[Start of section]
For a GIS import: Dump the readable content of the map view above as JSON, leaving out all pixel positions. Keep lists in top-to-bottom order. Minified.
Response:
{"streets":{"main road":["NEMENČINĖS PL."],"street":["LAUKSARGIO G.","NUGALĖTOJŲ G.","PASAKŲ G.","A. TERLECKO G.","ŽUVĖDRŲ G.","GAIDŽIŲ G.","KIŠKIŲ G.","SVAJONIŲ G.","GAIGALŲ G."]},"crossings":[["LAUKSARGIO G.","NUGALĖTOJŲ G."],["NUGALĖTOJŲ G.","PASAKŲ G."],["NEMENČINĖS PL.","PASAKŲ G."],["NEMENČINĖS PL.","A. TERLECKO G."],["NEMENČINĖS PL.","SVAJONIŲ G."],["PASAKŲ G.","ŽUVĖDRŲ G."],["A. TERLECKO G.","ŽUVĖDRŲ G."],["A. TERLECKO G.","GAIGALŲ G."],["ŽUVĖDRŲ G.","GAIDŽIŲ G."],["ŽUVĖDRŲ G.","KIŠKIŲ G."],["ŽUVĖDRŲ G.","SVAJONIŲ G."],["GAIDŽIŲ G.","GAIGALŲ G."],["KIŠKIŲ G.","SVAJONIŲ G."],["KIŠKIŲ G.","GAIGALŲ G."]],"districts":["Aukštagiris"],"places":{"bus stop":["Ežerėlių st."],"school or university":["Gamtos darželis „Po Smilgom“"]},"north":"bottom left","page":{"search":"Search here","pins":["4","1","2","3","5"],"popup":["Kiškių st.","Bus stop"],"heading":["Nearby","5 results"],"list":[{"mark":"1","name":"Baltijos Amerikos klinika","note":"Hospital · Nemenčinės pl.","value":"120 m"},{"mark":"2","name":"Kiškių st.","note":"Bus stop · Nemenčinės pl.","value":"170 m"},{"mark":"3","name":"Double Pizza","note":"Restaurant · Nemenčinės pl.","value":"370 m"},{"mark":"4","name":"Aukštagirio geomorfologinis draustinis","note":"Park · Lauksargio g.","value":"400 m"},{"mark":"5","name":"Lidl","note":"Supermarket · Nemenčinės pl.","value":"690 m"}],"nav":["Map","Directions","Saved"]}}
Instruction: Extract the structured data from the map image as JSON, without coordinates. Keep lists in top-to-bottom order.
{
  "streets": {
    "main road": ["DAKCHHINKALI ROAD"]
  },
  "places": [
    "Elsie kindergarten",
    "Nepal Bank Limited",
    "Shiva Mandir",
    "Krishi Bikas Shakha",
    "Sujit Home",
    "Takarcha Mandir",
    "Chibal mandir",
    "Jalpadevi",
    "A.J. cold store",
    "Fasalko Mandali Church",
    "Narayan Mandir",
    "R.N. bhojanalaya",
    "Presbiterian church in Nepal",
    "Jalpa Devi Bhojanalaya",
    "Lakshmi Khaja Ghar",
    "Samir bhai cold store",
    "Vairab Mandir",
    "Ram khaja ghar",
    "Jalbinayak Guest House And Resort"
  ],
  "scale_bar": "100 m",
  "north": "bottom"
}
[End of section]
Output the line containing "Instruction: Extract the" and each line after it through the close of the entries, unchanged and with no other lines.

**The completed task**
Instruction: Extract the structured data from the map image as JSON, without coordinates. Keep lists in top-to-bottom order.
{
  "streets": {
    "main road": ["DAKCHHINKALI ROAD"]
  },
  "places": [
    "Elsie kindergarten",
    "Nepal Bank Limited",
    "Shiva Mandir",
    "Krishi Bikas Shakha",
    "Sujit Home",
    "Takarcha Mandir",
    "Chibal mandir",
    "Jalpadevi",
    "A.J. cold store",
    "Fasalko Mandali Church",
    "Narayan Mandir",
    "R.N. bhojanalaya",
    "Presbiterian church in Nepal",
    "Jalpa Devi Bhojanalaya",
    "Lakshmi Khaja Ghar",
    "Samir bhai cold store",
    "Vairab Mandir",
    "Ram khaja ghar",
    "Jalbinayak Guest House And Resort"
  ],
  "scale_bar": "100 m",
  "north": "bottom"
}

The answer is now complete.